╭─ DATA UNDER STUDY
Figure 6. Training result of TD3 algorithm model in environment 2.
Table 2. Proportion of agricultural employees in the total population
╰─
╭─ DATA UNDER STUDY
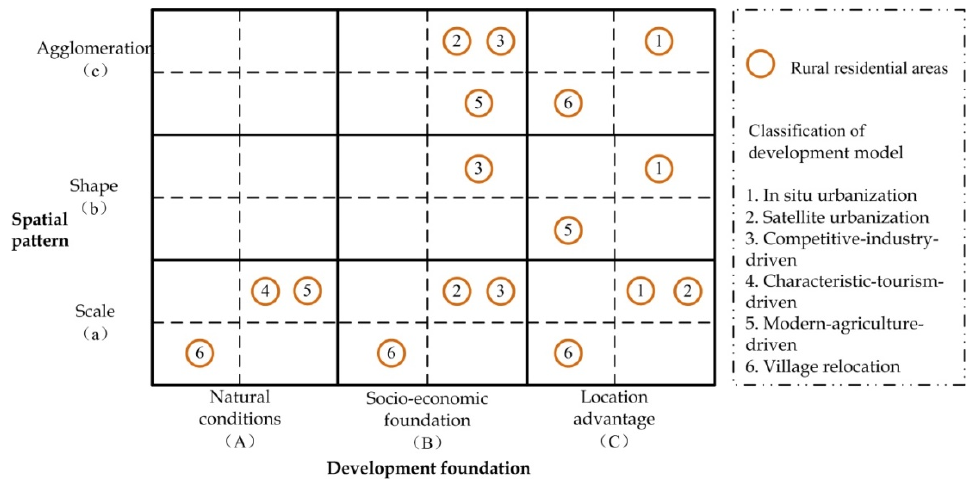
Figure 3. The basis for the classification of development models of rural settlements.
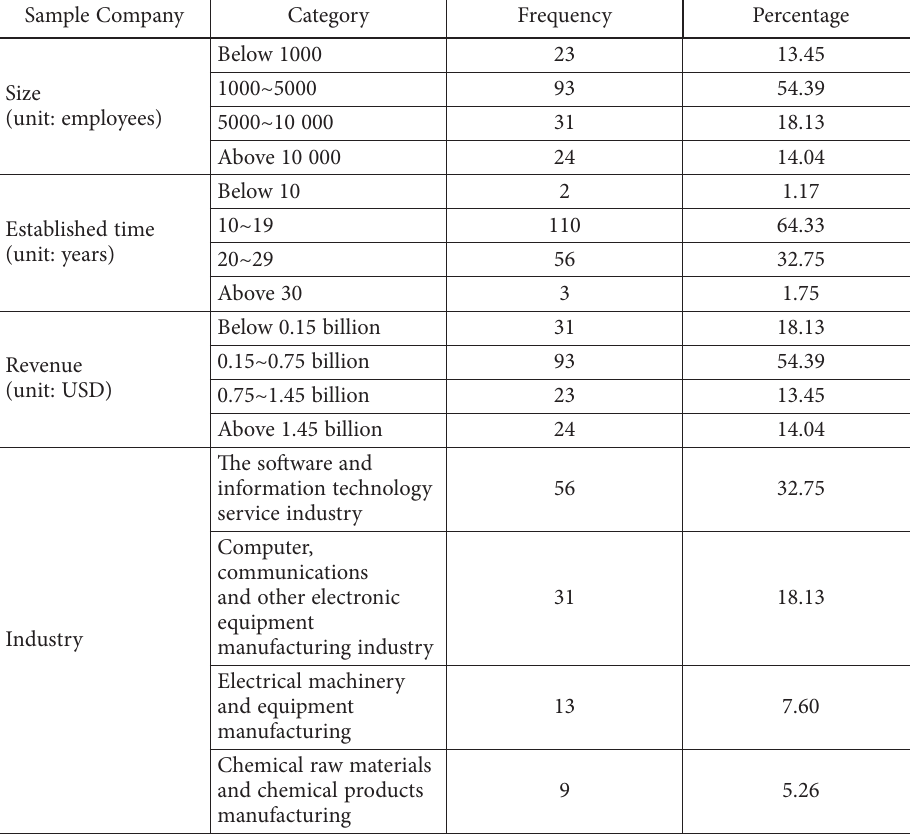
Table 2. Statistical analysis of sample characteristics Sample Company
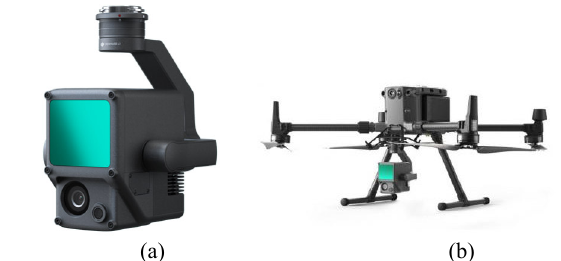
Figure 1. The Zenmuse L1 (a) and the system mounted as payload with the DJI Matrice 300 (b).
╰─
Retype only the lines above from the one with "Figure 3. The" through the one with "Figure 1. The", exactly and with both ends. Images stay out.

§ RESULT OF THE TASK
Figure 3. The basis for the classification of development models of rural settlements.
Table 2. Statistical analysis of sample characteristics Sample Company
Figure 1. The Zenmuse L1 (a) and the system mounted as payload with the DJI Matrice 300 (b).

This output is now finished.